Reaching tree line we saw the other hiker had advanced toward the peak.  The sky was mostly cloudy, but the clouds were largely horizontal.  The breeze was modest and the air was now cold.  We started into the alpine lawn.  At first we followed the trail, but when the meadow opened up, I suggested I walk to the side of the trail to increase our odds of flushing a bird.  We walked in parallel about fifty meters apart.  At a promising location I pulled out my I-pod and played one round of White-tailed Ptarmigan calls.  As I did so Anne saw a bird spring from the grass near her and fly past me.  I frantically tried to turn off the machine and call to her not sure she had seen the bird.  I saw its white wings and recognized our quarry.  It passed ten feet over my head and had continued over the ridge top. 

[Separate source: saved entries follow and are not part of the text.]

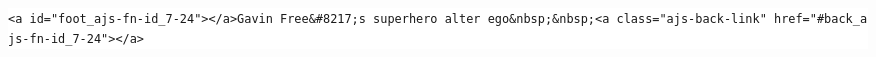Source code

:     <a id="foot_ajs-fn-id_7-24"></a>Gavin Free&#8217;s superhero alter ego&nbsp;&nbsp;<a class="ajs-back-link" href="#back_ajs-fn-id_7-24"></a>
  </li>
</ol>

<div id="ajs-fn-id_1-24" style="display:none;margin:0;" class="ajs-footnote-popup">
  <div>
    National Novel Writing Month
  </div>
</div>

<div id="ajs-fn-id_2-24" style="display:none;margin:0;" class="ajs-footnote-popup">
  <div>
    Ray Narvaez Jr.&#8217;s superhero alter ego
  </div>
</div>

<div id="ajs-fn-id_3-24" style="display:none;margin:0;" class="ajs-footnote-popup">
  <div>
    An entertainment company specializing in shorts and gaming videos
  </div>
</div>

<div id="ajs-fn-id_4-24" style="display:none;margin:0;" class="ajs-footnote-popup">
  <div>
    Michael &#8220;Rage Quit&#8221; Jones
  </div>
</div>

<div id="ajs-fn-id_5-24" style="display:none;margin:0;" class="ajs-footnote-popup">
  <div>
    Blaine the intern saw my tweet, mentioned it to the crew, <a href="http://imageshack.com/a/img62/4653/d56a.png">and favourited it. Yes.</a>
  </div>
</div>

<div id="ajs-fn-id_6-24" style="display:none;margin:0;" class="ajs-footnote-popup">
  <div>
    In charge of the Rooster Teeth Australia store
  </div>
</div>

<div id="ajs-fn-id_7-24" style="display:none;margin:0;" class="ajs-footnote-popup">
  <div>
    Gavin Free&#8217;s superhero alter ego
  </div>
</div>

 [1]: http://www.youtube.com/watch?v=kjrOuLhO170
 [2]: http://youtube.com/letsplay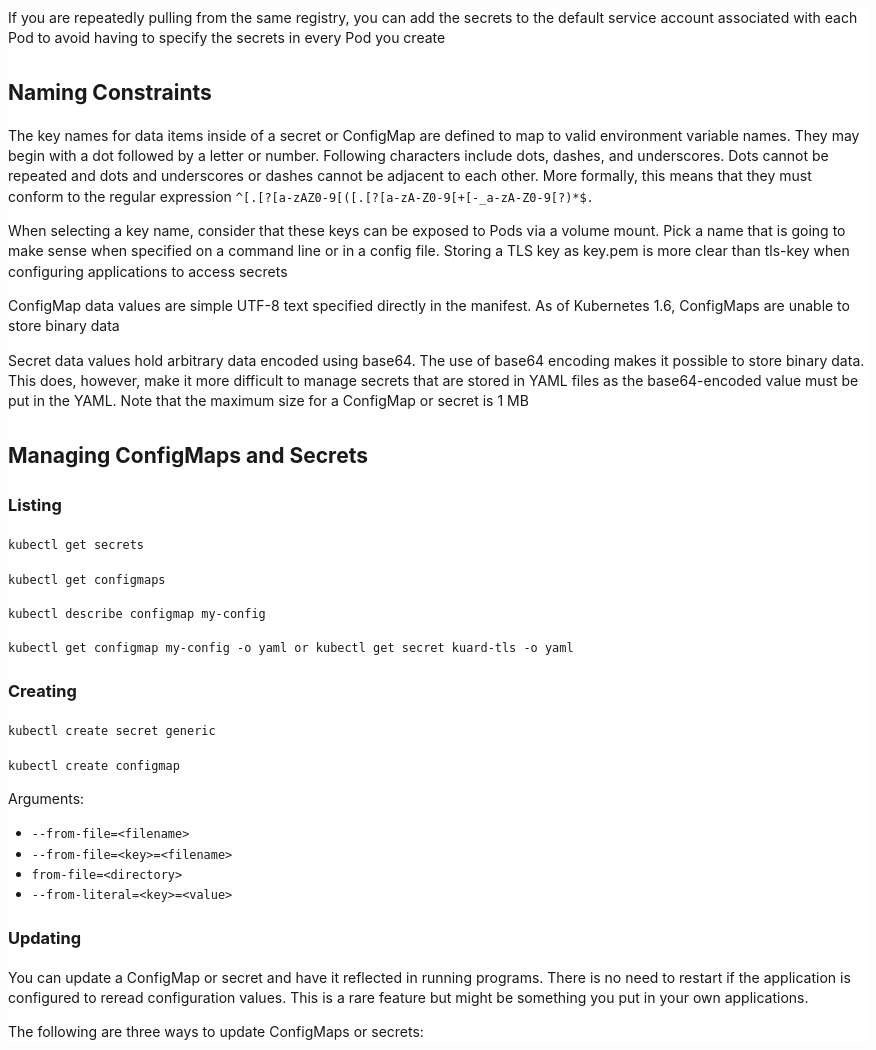 
If you are repeatedly pulling from the same registry, you can add the secrets to the default service account associated with each Pod to avoid having to specify the secrets in every Pod you create

## Naming Constraints

The key names for data items inside of a secret or ConfigMap are defined to map to valid environment variable names. They may begin with a dot followed by a letter or number. Following characters include dots, dashes, and underscores. Dots cannot be repeated and dots and underscores or dashes cannot be adjacent to each other. More formally, this means that they must conform to the regular expression `^[.[?[a-zAZ0-9[([.[?[a-zA-Z0-9[+[-_a-zA-Z0-9[?)*$.`

When selecting a key name, consider that these keys can be exposed to Pods via a volume mount. Pick a name that is going to make sense when specified on a command line or in a config file. Storing a TLS key as key.pem is more clear than tls-key when configuring applications to access secrets

ConfigMap data values are simple UTF-8 text specified directly in the manifest. As of Kubernetes 1.6, ConfigMaps are unable to store binary data

Secret data values hold arbitrary data encoded using base64. The use of base64 encoding makes it possible to store binary data. This does, however, make it more difficult to manage secrets that are stored in YAML files as the base64-encoded value must be put in the YAML. Note that the maximum size for a ConfigMap or secret is 1 MB

## Managing ConfigMaps and Secrets

### Listing

`kubectl get secrets`

`kubectl get configmaps`

`kubectl describe configmap my-config`

`kubectl get configmap my-config -o yaml or kubectl get secret kuard-tls -o yaml`

### Creating

`kubectl create secret generic`

`kubectl create configmap`

Arguments:
- `--from-file=<filename>`
- `--from-file=<key>=<filename>`
- `from-file=<directory>`
- `--from-literal=<key>=<value>`

### Updating

You can update a ConfigMap or secret and have it reflected in running programs. There is no need to restart if the application is configured to reread configuration values. This is a rare feature but might be something you put in your own applications.

The following are three ways to update ConfigMaps or secrets:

In moments I pocketed the I-pod and began walking toward the slope where the bird had disappeared.  Slowing I began to scan and soon spotted the bird tacking back toward me on the ground.  It clearly was not happy to hear the call on its territory.  Anne came up next to me and we observed the bird approach to about fifteen meters and stand on a rock.  Then it began calling.  Watching the cock, we observed movement in the meadow near it and eventually observed two hens and at least half a dozen chicks coursing in search of breakfast. 

We kissed, Anne snapped a few photos, and we continued to the peak excited and relieved that we had found this bird.  Other climbers joined us at the top where we lunched.  The abrupt point of Lizard Head Mountain was a focus of our attention.  The greater summit of Wilson Mountain remained hidden in clouds.  We never saw it.  Before storms developed in the afternoon, we had started down. 

About a hundred meters from the peak we saw a hen ptarmigan standing on a rock but a few meters from the trail.  Watching her we observed several chicks feeding in the meadow there.  We snapped her picture and gently walked past.  She stepped nervously off the rock, murmured to her brood, and they began walking off.

We arrived at the car just as the rain started.  We enjoyed a fine hike, fabulous scenery, lively wildflowers, and views of a bird that threatened to become a nemesis.  Birding at its finest.